Method: This paper proposes an online reinforcement learning framework with binary retrieval-augmented reward, wherein rewards are granted exclusively when model outputs are fully verified against retrieved evidence; this avoids performance degradation associated with continuous reward signals and inherently encourages abstention on unknown queries. Built upon the Qwen3 base model, the method integrates retrieval augmentation to construct fine-grained, factuality-oriented reward signals.

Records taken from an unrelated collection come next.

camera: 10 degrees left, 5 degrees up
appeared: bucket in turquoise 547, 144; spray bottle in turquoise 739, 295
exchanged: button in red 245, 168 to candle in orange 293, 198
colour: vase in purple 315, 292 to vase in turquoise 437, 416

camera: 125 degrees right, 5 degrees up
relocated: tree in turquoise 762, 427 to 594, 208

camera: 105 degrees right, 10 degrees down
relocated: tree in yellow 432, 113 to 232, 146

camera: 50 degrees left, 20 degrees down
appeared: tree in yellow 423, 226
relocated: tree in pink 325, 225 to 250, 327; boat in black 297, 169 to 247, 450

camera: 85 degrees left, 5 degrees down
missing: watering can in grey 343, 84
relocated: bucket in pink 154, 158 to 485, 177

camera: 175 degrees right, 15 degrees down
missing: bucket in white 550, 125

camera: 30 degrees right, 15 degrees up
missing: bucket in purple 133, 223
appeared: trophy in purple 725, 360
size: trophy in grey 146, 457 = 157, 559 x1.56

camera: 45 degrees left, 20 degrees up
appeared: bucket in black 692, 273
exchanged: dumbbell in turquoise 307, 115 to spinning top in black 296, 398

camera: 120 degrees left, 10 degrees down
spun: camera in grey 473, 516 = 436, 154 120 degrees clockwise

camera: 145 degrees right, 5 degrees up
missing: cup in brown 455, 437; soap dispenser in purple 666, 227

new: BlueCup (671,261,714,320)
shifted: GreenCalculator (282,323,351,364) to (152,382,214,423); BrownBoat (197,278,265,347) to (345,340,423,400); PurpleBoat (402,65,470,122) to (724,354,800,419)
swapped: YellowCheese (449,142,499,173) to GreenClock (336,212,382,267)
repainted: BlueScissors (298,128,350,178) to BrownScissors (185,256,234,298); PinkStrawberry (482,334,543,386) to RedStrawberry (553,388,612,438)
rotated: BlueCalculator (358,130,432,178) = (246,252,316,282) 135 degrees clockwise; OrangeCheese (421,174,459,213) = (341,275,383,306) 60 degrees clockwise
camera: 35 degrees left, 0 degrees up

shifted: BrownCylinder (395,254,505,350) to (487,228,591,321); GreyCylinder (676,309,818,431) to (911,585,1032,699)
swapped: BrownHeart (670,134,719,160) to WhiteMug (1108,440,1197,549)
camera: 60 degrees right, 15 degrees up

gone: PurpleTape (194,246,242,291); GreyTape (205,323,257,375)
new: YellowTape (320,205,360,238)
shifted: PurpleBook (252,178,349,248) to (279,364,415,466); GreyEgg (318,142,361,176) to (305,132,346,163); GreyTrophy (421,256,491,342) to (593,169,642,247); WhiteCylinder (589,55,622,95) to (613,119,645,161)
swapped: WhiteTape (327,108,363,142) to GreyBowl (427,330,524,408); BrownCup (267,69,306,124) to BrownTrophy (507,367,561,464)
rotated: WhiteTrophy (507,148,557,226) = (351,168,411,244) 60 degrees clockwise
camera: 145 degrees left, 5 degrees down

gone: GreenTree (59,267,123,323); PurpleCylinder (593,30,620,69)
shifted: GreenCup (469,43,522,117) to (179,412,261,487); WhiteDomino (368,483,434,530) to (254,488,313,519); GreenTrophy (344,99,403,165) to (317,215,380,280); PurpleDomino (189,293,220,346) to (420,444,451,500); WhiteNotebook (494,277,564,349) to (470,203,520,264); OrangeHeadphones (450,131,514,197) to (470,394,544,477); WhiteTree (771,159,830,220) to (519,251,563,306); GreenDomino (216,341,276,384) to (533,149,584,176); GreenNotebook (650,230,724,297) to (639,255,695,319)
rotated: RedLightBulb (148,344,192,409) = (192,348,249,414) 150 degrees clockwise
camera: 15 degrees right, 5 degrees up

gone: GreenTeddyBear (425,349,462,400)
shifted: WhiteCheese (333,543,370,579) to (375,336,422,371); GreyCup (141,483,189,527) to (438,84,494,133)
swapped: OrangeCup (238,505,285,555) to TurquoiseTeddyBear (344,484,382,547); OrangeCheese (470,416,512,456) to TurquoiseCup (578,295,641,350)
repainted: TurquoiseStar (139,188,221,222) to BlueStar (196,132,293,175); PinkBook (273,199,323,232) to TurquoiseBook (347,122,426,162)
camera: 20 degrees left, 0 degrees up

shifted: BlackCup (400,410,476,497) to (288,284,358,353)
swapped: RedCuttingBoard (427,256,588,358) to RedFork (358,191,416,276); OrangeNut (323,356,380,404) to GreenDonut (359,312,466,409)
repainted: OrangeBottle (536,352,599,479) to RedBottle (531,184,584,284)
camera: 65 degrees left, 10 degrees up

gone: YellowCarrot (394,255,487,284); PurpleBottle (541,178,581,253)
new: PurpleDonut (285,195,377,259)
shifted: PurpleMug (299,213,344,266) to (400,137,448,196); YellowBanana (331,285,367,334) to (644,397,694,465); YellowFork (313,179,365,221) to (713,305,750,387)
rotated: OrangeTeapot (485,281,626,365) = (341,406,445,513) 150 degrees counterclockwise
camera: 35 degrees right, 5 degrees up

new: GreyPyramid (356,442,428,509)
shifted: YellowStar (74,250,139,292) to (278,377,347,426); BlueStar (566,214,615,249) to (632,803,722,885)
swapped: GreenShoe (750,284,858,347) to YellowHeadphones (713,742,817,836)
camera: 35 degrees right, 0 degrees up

Results: Experiments demonstrate a 39.3% reduction in open-generation hallucination rate; error rates on PopQA and GPQA decrease by 44.4% and 21.7%, respectively; and no performance degradation is observed across downstream tasks—including instruction following, mathematical reasoning, and code generation—indicating robust generalization without sacrificing utility.
📝 Abstract
Language models often generate factually incorrect information unsupported by their training data, a phenomenon known as extrinsic hallucination. Existing mitigation approaches often degrade performance on open-ended generation and downstream tasks, limiting their practical utility. We propose an online reinforcement learning method using a novel binary retrieval-augmented reward (RAR) to address this tradeoff. Unlike continuous reward schemes, our approach assigns a reward of one only when the model's output is entirely factually correct, and zero otherwise. We evaluate our method on Qwen3 reasoning models across diverse tasks. For open-ended generation, binary RAR achieves a 39.3% reduction in hallucination rates, substantially outperforming both supervised training and continuous-reward RL baselines. In short-form question answering, the model learns calibrated abstention, strategically outputting "I don't know" when faced with insufficient parametric knowledge. This yields 44.4% and 21.7% fewer incorrect answers on PopQA and GPQA, respectively. Crucially, these factuality gains come without performance degradation on instruction following, math, or code, whereas continuous-reward RL, despite improving factuality, induces quality regressions.